Face à ce défi d'innovation technologique, l'Europe a mis en place depuis le début des années 2010 des structures de coopération, telles que le Partenariat européen d'innovation pour un vieillissement actif et en bonne santé (PEI AHA), se donnant pour objectifs, d'une part, d'accélérer et de renforcer l'innovation pour accroître le niveau de vie des personnes âgées et de leurs accompagnateurs et, d'autre part, d'augmenter la durabilité des systèmes de prise en charge. Cependant, comme le souligne le rapport sur les soins de longue durée dans l'Union européenne (Lipszyc et al., 2012), la comparaison des pays européens révèle que seule une minorité d'entre eux, dont le Danemark et les Pays-Bas, ont essayé de développer le recours aux technologies innovantes, principalement dans le but de maintenir à domicile les personnes âgées en perte d'autonomie. On notera aussi en France, la volonté de développer une filière Silver Economy autour d'une structure « France Silver Eco » qui rassemble notamment l'État, les collectivités territoriales, les industriels et les financeurs. Cette association a pour vocation « de fédérer les acteurs qui souhaitent proposer ensemble des solutions et produits permettant de répondre aux besoins des seniors, qu'ils soient actifs et indépendants, fragiles ou en perte d'autonomie ».

Conclusion

L'augmentation croissante du nombre de personnes très âgées potentiellement fragiles et en perte d'autonomie pose un défi sociétal majeur aux Européens. D'une part, elle soulève une interrogation sur la capacité du secteur public à financer et à organiser une offre adaptée. D'autre part, elle représente une ambition technologique puisque le vieillissement massif de la population ouvre des perspectives de débouchés importants pour innover, réduire les coûts et améliorer l'accès au « bien vieillir ».

Repères bibliographiques

Bonnet C., Juin S. et Laferrère A. (2019), Financer sa perte d'autonomie : rôle potentiel du revenu, du patrimoine et des prêts viagers hypothécaires, Économie et Statistique, vol. 507-508, p. 5-24.

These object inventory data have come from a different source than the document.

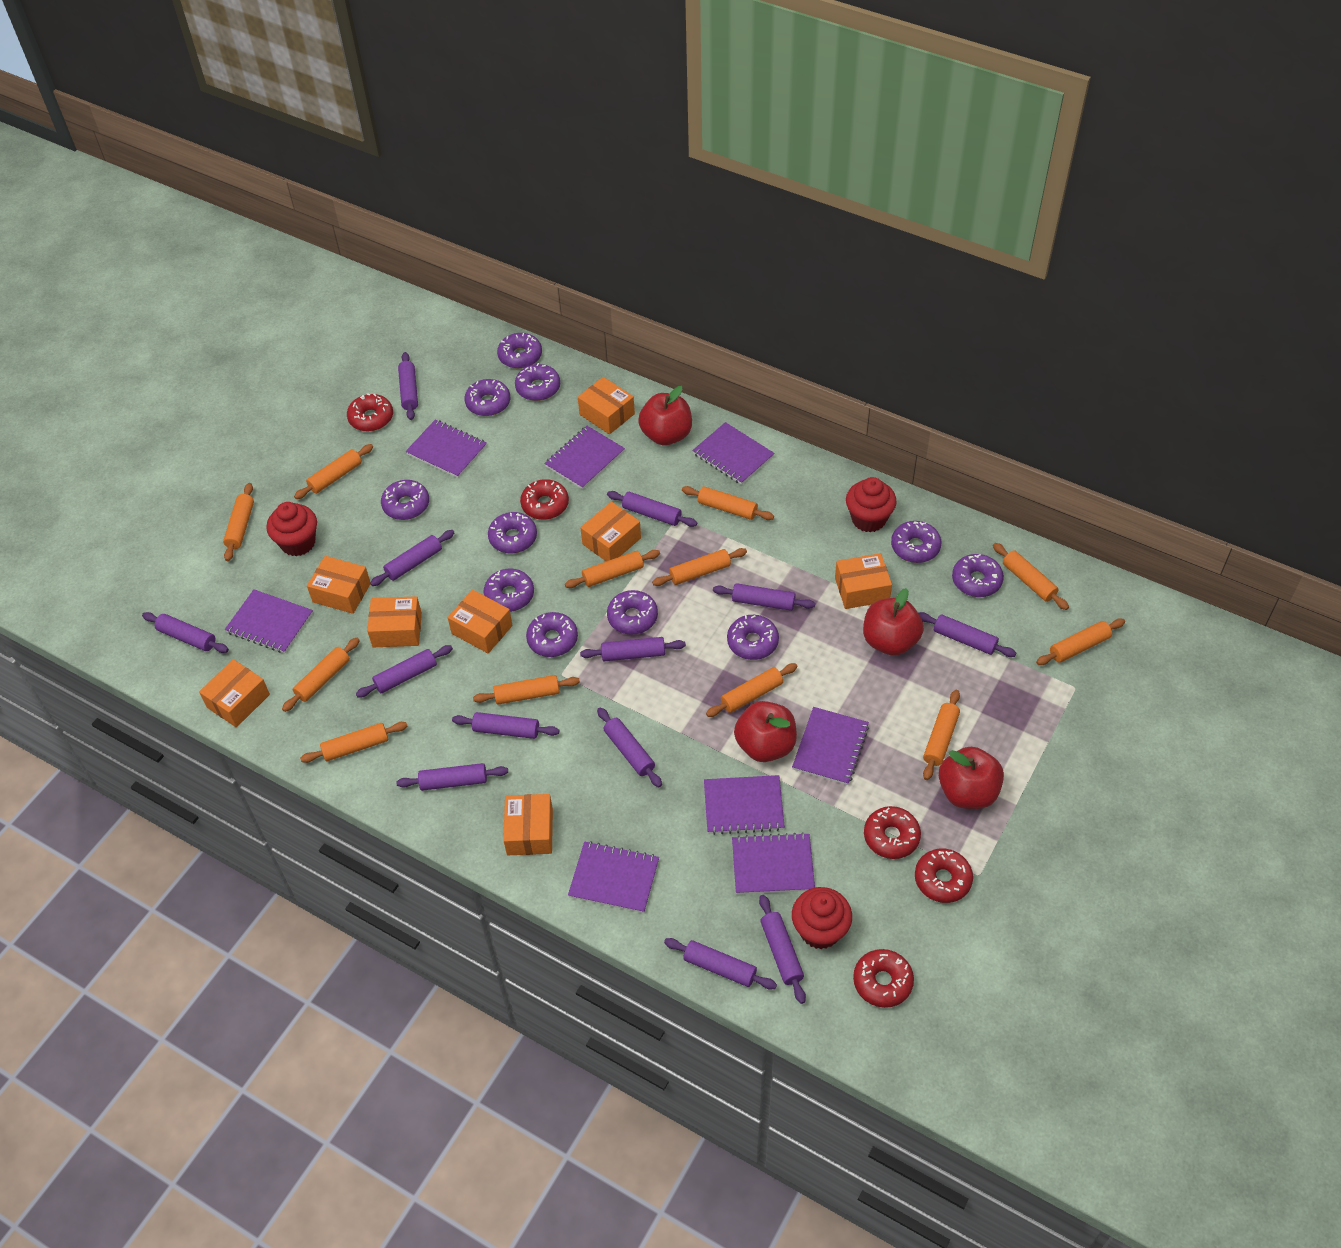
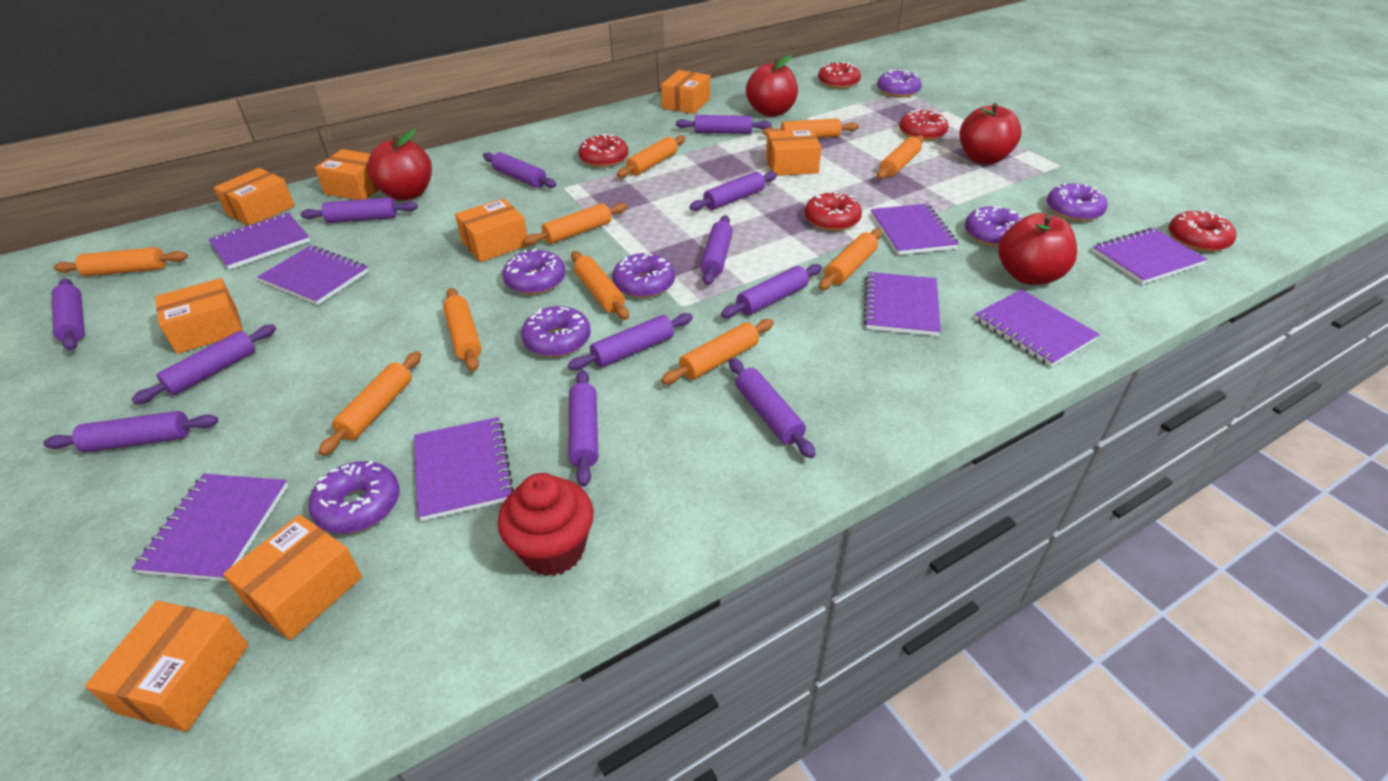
orange rolling pin: 12 -> 10
purple donut: 11 -> 7
purple rolling pin: 13 -> 12
red cupcake: 3 -> 1

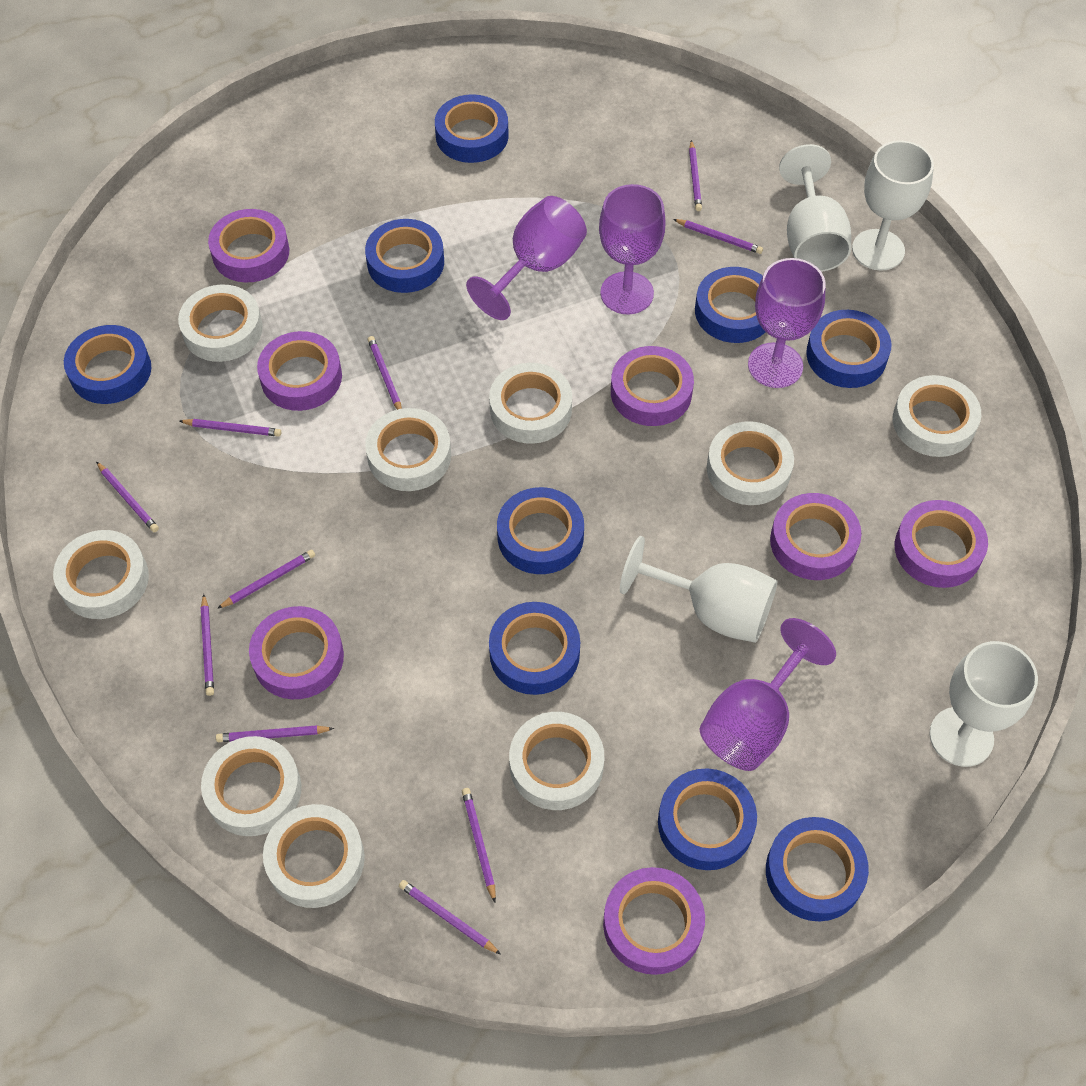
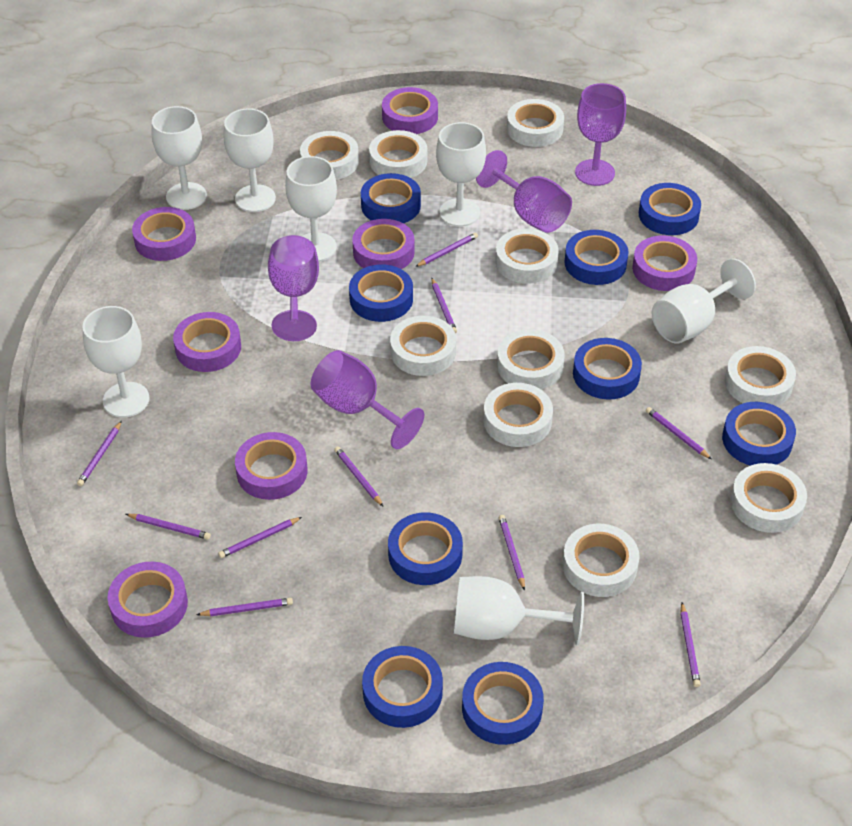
white goblet: 4 -> 7
white tape: 9 -> 10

Charpin J.-M. (2018), Perspectives démographiques et financières de la dépendance, Rapport du groupe de travail, juin.

Commission européenne (2018), Ageing Report 2018.

Fried L. P. et al. (2001), Frailty in older adults : evidence for a phenotype, The Journal of Gerontology : Series A, vol. 56, 3, p. 146-157.

Joshua L. (2017), Aging and Long Term Care Systems. A Review of Finance and Governance Arrangements in Europe, North America and Asia-Pacific, Discussion Paper 1705, World Bank, Washington, DC.

Lipszyc B., Sail E. et Xavier A. (2012), Long-term care : need, use and expenditure in the EU-27, Economic Papers 469, Commission européenne, Bruxelles.

Manfredi G. et al. (2019), Prevalence of frailty status among the European elderly population, Geriatric Gerontology International, vol. 19, p. 723-729.